| PROBLEM DESCRIPTION |
The copy must match the data word for word and contain no pictures.

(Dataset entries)
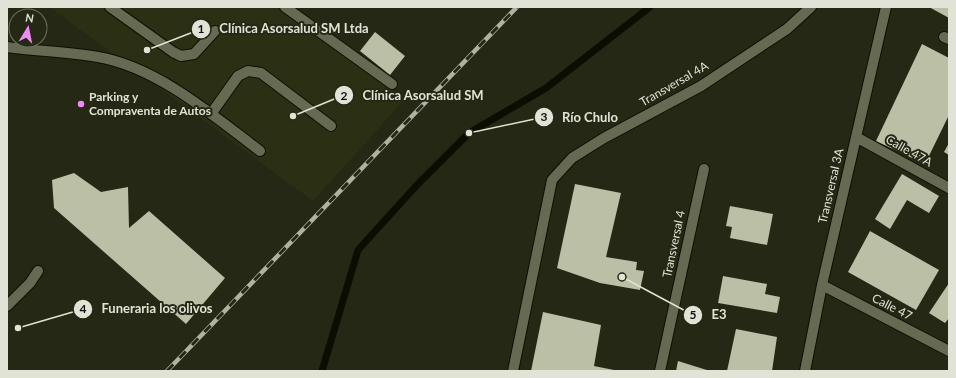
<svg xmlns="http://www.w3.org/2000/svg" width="956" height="378" font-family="Lato,sans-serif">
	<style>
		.built { fill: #2b2f14 }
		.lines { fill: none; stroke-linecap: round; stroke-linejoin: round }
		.stream { stroke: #0a0d00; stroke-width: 7 }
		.building { fill: #babfa6 }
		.service-casing { stroke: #0e1001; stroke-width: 12 }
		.minor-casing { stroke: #0e1001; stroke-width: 12 }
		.service { stroke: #666a53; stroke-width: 10 }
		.minor { stroke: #666a53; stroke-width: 10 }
		.rail-casing { stroke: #afb2a3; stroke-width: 4.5 }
		.rail { stroke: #242814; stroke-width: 3; stroke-dasharray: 9; stroke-linecap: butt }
		.poi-dot { fill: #f18af4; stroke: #242814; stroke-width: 1.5 }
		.labels { text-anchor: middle; stroke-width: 4; stroke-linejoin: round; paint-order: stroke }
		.street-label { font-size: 12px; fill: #e0e3d6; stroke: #242814 }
		.poi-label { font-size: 12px; font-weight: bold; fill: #e0e3d6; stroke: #242814; text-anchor: start }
		.leader { fill: none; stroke: #e0e3d6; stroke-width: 1.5 }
		.callout-dot { fill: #e0e3d6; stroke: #242814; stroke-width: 1.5 }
		.mark-label { font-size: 12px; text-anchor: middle; font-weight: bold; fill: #111 }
		.callout-label { font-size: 13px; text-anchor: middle; font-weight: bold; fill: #e0e3d6; stroke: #242814; stroke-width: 4; stroke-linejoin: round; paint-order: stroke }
	</style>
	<rect width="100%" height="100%" fill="#242814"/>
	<path class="built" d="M49,7h233l123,92 -92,102z"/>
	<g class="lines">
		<path class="stream" d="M322,371l36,-121 58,-64 53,-53 77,-45 104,-81"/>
	</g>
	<path class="building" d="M929,7h20v11z
		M375,32l30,24 -15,19 -30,-24z
		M922,44l27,14v57l-24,49 -49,-23z
		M949,143v12l-5,-3z
		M74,173l27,19 27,-5 1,41 20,-17 76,67 -39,46 -132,-116 -2,-28z
		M902,174l37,22 -10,17 -22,-13 -17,29 -15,-10z
		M575,184l46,9 -15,64 31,5 -1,8 8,1 -4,19 -40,-7 -43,-15z
		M730,206l43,8 -6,31 -37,-7 2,-11 -6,-1z
		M870,231l69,39 -23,40 -68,-38z
		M723,276l44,8 -2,10 15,3 -3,16 -59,-10z
		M949,283v35l-4,5 -16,-10z
		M543,312l58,13 -7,41 25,5h-88z
		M736,329l41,8 -5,34h-45z
		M678,361l32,10h-34z"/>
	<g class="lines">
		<defs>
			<path id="service" d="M110,7l63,45 8,4 13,-2 21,-23
				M285,7l107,77
				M7,47c30,4 61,5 91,10 59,10 116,59 162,94
				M211,114l27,-38 10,-5 13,2 70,53
				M7,306l23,-23 8,-12"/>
			<path id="minor" d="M944,37l5,2
				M856,137l93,51
				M822,285l127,66
				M513,371l39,-191 20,-22 32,-20 97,-52 86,-57 24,-22
				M660,371l44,-202
				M805,371l17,-86 64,-278"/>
		</defs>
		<use href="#service" class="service-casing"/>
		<use href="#minor" class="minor-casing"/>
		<use href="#service" class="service"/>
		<use href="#minor" class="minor"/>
		<defs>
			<path id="rail" d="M167,371l350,-364"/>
		</defs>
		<use href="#rail" class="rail-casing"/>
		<use href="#rail" class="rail"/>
	</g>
	<circle class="poi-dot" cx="81" cy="104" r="4"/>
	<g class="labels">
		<g class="street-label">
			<text transform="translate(674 84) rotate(-30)" y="4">Transversal 4A</text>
			<text transform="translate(909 151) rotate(29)" y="4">Calle 47A</text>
			<text transform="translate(831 186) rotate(-77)" y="4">Transversal 3A</text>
			<text transform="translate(674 244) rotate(-78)" y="4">Transversal 4</text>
			<text transform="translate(892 307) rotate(27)" y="4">Calle 47</text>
		</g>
		<g class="poi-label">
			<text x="89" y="101">Parking y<tspan x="89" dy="14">Compraventa de Autos</tspan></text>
		</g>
	</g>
	<path class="leader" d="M147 50L201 29M293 116L344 95M469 133L544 117M18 328L83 309M622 277L693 315"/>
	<g class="callout-dot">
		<circle cx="147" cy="50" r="4"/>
		<circle cx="293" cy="116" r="4"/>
		<circle cx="469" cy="133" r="4"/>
		<circle cx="18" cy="328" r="4"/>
		<circle cx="622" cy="277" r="4"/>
		<circle cx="201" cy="29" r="10"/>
		<circle cx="344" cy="95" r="10"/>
		<circle cx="544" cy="117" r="10"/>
		<circle cx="83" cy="309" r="10"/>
		<circle cx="693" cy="315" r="10"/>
	</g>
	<g class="mark-label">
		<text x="201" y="33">1</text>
		<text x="344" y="100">2</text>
		<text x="544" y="121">3</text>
		<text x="83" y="313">4</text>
		<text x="693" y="319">5</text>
	</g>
	<g class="callout-label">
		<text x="294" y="33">Clínica Asorsalud SM Ltda</text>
		<text x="423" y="100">Clínica Asorsalud SM</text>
		<text x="590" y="122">Río Chulo</text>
		<text x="157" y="313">Funeraria los olivos</text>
		<text x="719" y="319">E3</text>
	</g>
	<rect width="956" height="378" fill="none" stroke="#e0e3d6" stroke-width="16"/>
	<g transform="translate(28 28) rotate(10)"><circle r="19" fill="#242814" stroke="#6f7362"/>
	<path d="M0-3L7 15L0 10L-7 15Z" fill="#f18af4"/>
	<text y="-6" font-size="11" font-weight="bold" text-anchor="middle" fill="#e0e3d6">N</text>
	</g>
</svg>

| YOUR SOLUTION |
<svg xmlns="http://www.w3.org/2000/svg" width="956" height="378" font-family="Lato,sans-serif">
	<style>
		.built { fill: #2b2f14 }
		.lines { fill: none; stroke-linecap: round; stroke-linejoin: round }
		.stream { stroke: #0a0d00; stroke-width: 7 }
		.building { fill: #babfa6 }
		.service-casing { stroke: #0e1001; stroke-width: 12 }
		.minor-casing { stroke: #0e1001; stroke-width: 12 }
		.service { stroke: #666a53; stroke-width: 10 }
		.minor { stroke: #666a53; stroke-width: 10 }
		.rail-casing { stroke: #afb2a3; stroke-width: 4.5 }
		.rail { stroke: #242814; stroke-width: 3; stroke-dasharray: 9; stroke-linecap: butt }
		.poi-dot { fill: #f18af4; stroke: #242814; stroke-width: 1.5 }
		.labels { text-anchor: middle; stroke-width: 4; stroke-linejoin: round; paint-order: stroke }
		.street-label { font-size: 12px; fill: #e0e3d6; stroke: #242814 }
		.poi-label { font-size: 12px; font-weight: bold; fill: #e0e3d6; stroke: #242814; text-anchor: start }
		.leader { fill: none; stroke: #e0e3d6; stroke-width: 1.5 }
		.callout-dot { fill: #e0e3d6; stroke: #242814; stroke-width: 1.5 }
		.mark-label { font-size: 12px; text-anchor: middle; font-weight: bold; fill: #111 }
		.callout-label { font-size: 13px; text-anchor: middle; font-weight: bold; fill: #e0e3d6; stroke: #242814; stroke-width: 4; stroke-linejoin: round; paint-order: stroke }
	</style>
	<rect width="100%" height="100%" fill="#242814"/>
	<path class="built" d="M49,7h233l123,92 -92,102z"/>
	<g class="lines">
		<path class="stream" d="M322,371l36,-121 58,-64 53,-53 77,-45 104,-81"/>
	</g>
	<path class="building" d="M929,7h20v11z
		M375,32l30,24 -15,19 -30,-24z
		M922,44l27,14v57l-24,49 -49,-23z
		M949,143v12l-5,-3z
		M74,173l27,19 27,-5 1,41 20,-17 76,67 -39,46 -132,-116 -2,-28z
		M902,174l37,22 -10,17 -22,-13 -17,29 -15,-10z
		M575,184l46,9 -15,64 31,5 -1,8 8,1 -4,19 -40,-7 -43,-15z
		M730,206l43,8 -6,31 -37,-7 2,-11 -6,-1z
		M870,231l69,39 -23,40 -68,-38z
		M723,276l44,8 -2,10 15,3 -3,16 -59,-10z
		M949,283v35l-4,5 -16,-10z
		M543,312l58,13 -7,41 25,5h-88z
		M736,329l41,8 -5,34h-45z
		M678,361l32,10h-34z"/>
	<g class="lines">
		<defs>
			<path id="service" d="M110,7l63,45 8,4 13,-2 21,-23
				M285,7l107,77
				M7,47c30,4 61,5 91,10 59,10 116,59 162,94
				M211,114l27,-38 10,-5 13,2 70,53
				M7,306l23,-23 8,-12"/>
			<path id="minor" d="M944,37l5,2
				M856,137l93,51
				M822,285l127,66
				M513,371l39,-191 20,-22 32,-20 97,-52 86,-57 24,-22
				M660,371l44,-202
				M805,371l17,-86 64,-278"/>
		</defs>
		<use href="#service" class="service-casing"/>
		<use href="#minor" class="minor-casing"/>
		<use href="#service" class="service"/>
		<use href="#minor" class="minor"/>
		<defs>
			<path id="rail" d="M167,371l350,-364"/>
		</defs>
		<use href="#rail" class="rail-casing"/>
		<use href="#rail" class="rail"/>
	</g>
	<circle class="poi-dot" cx="81" cy="104" r="4"/>
	<g class="labels">
		<g class="street-label">
			<text transform="translate(674 84) rotate(-30)" y="4">Transversal 4A</text>
			<text transform="translate(909 151) rotate(29)" y="4">Calle 47A</text>
			<text transform="translate(831 186) rotate(-77)" y="4">Transversal 3A</text>
			<text transform="translate(674 244) rotate(-78)" y="4">Transversal 4</text>
			<text transform="translate(892 307) rotate(27)" y="4">Calle 47</text>
		</g>
		<g class="poi-label">
			<text x="89" y="101">Parking y<tspan x="89" dy="14">Compraventa de Autos</tspan></text>
		</g>
	</g>
	<path class="leader" d="M147 50L201 29M293 116L344 95M469 133L544 117M18 328L83 309M622 277L693 315"/>
	<g class="callout-dot">
		<circle cx="147" cy="50" r="4"/>
		<circle cx="293" cy="116" r="4"/>
		<circle cx="469" cy="133" r="4"/>
		<circle cx="18" cy="328" r="4"/>
		<circle cx="622" cy="277" r="4"/>
		<circle cx="201" cy="29" r="10"/>
		<circle cx="344" cy="95" r="10"/>
		<circle cx="544" cy="117" r="10"/>
		<circle cx="83" cy="309" r="10"/>
		<circle cx="693" cy="315" r="10"/>
	</g>
	<g class="mark-label">
		<text x="201" y="33">1</text>
		<text x="344" y="100">2</text>
		<text x="544" y="121">3</text>
		<text x="83" y="313">4</text>
		<text x="693" y="319">5</text>
	</g>
	<g class="callout-label">
		<text x="294" y="33">Clínica Asorsalud SM Ltda</text>
		<text x="423" y="100">Clínica Asorsalud SM</text>
		<text x="590" y="122">Río Chulo</text>
		<text x="157" y="313">Funeraria los olivos</text>
		<text x="719" y="319">E3</text>
	</g>
	<rect width="956" height="378" fill="none" stroke="#e0e3d6" stroke-width="16"/>
	<g transform="translate(28 28) rotate(10)"><circle r="19" fill="#242814" stroke="#6f7362"/>
	<path d="M0-3L7 15L0 10L-7 15Z" fill="#f18af4"/>
	<text y="-6" font-size="11" font-weight="bold" text-anchor="middle" fill="#e0e3d6">N</text>
	</g>
</svg>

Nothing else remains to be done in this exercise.